Marr and Hildreth took the second-derivative route instead. Their operator is the Laplacian of Gaussian,

$\nabla^2 G_\sigma = \frac{\partial^2 G_\sigma}{\partial x^2} + \frac{\partial^2 G_\sigma}{\partial y^2},$

and edges are the zero crossings of $\nabla^2 G_\sigma * I$ . An edge is a peak in the first derivative, which is the same as a zero crossing in the second derivative, so both schools are looking at the same cliff from two sides of the calculus.

Key takeaways

An edge is a steep gradient. Brightness changing sharply over a short distance is the entire signal; everything else can be thrown away with surprisingly little loss of meaning.
The gradient has a magnitude and a direction. $|\nabla I| = \sqrt{G_x^2 + G_y^2}$ says how strong the edge is; $\theta = \operatorname{atan2}(G_y, G_x)$ says which way it faces.
Sobel estimates the slope by convolution. Two zero-sum 3×3 kernels difference across the edge while averaging along it, so flat regions vanish and only change survives.
Canny turns evidence into a verdict. Blur, gradient, non-maximum suppression, double threshold, and hysteresis together catch real edges, place them precisely, and mark each one exactly once.
Thresholds are a trade-off, not a setting. Too low drowns you in noise, too high erases real boundaries; hysteresis softens the choice by linking weak edges to strong neighbors.

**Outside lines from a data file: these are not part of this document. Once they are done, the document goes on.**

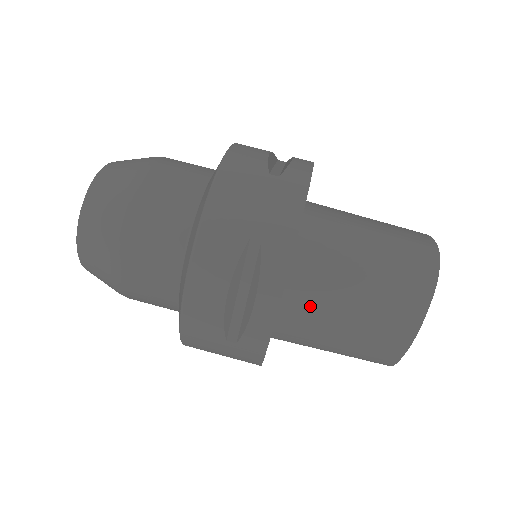
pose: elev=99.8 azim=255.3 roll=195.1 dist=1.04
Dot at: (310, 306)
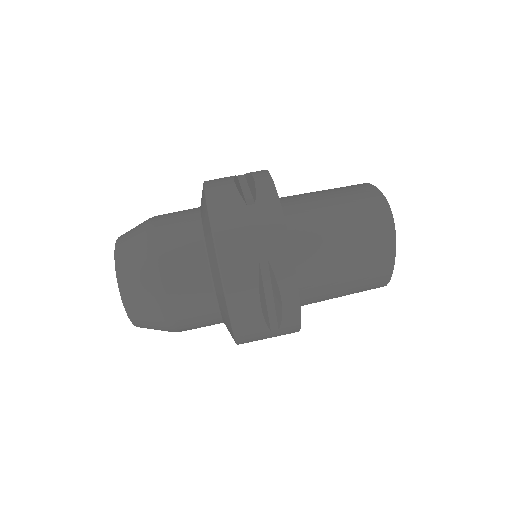
Dot at: (315, 279)
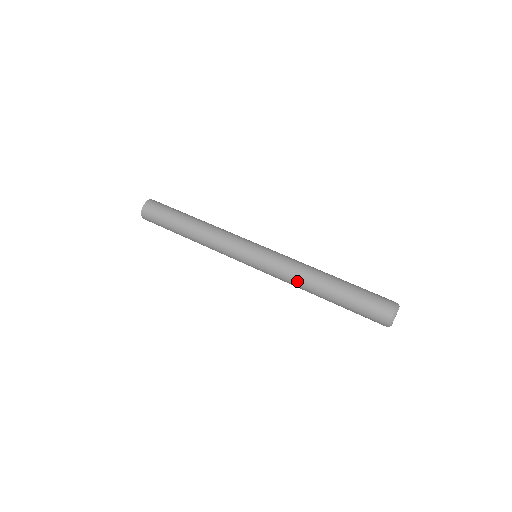
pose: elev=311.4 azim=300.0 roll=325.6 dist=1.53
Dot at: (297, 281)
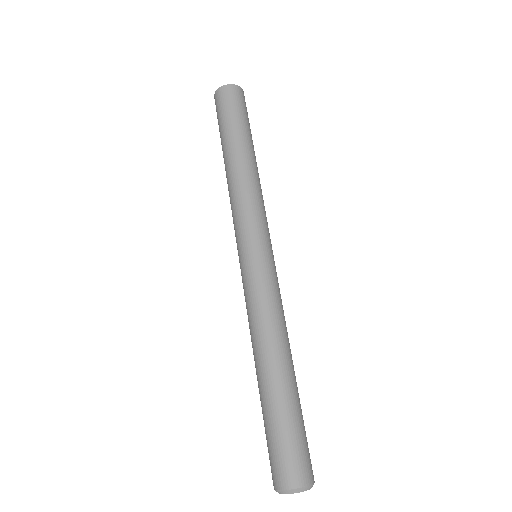
Dot at: occluded
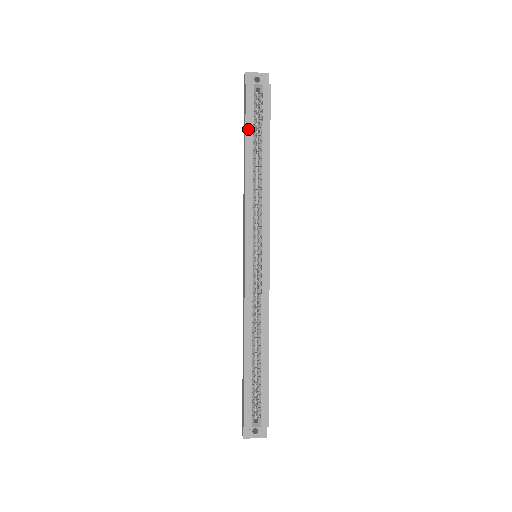
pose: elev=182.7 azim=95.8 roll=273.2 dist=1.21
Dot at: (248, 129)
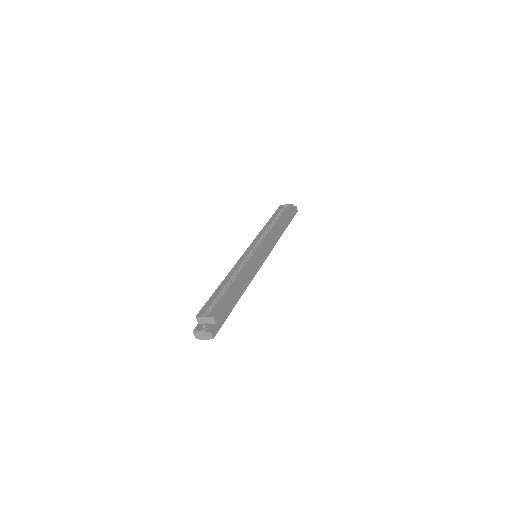
Dot at: (274, 215)
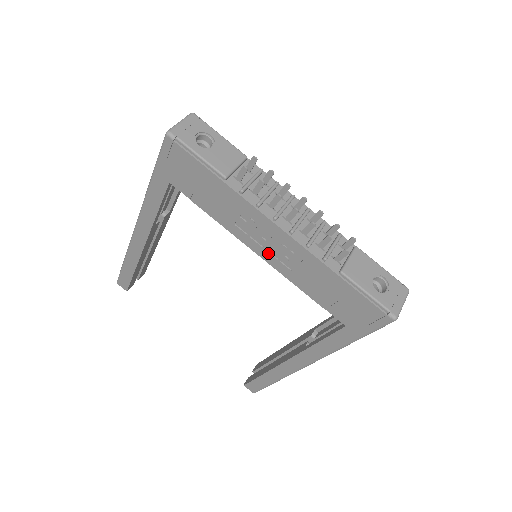
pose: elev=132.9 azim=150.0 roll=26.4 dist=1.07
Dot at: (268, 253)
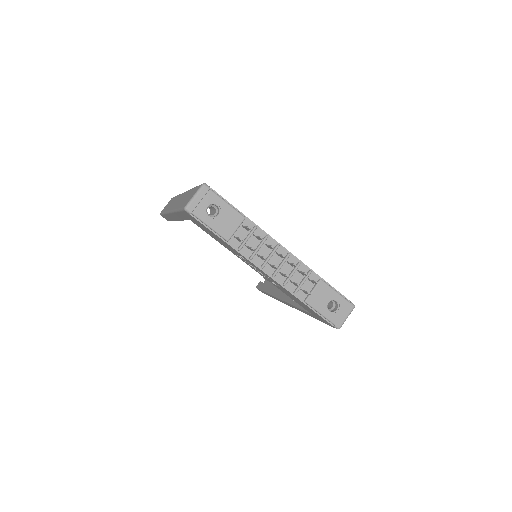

Edge detection is, in the end, an act of forgetting done well. The girl with her flowers survives being reduced to a fistful of white lines because the lines were never decoration; they were where the meaning lived all along.

Every detector since, from Sobel's lab folklore to Canny's optimal criteria, is a refinement of one ancient instinct your own eyes obey before you are even aware of looking: find where the world changes, and there you will find its shape.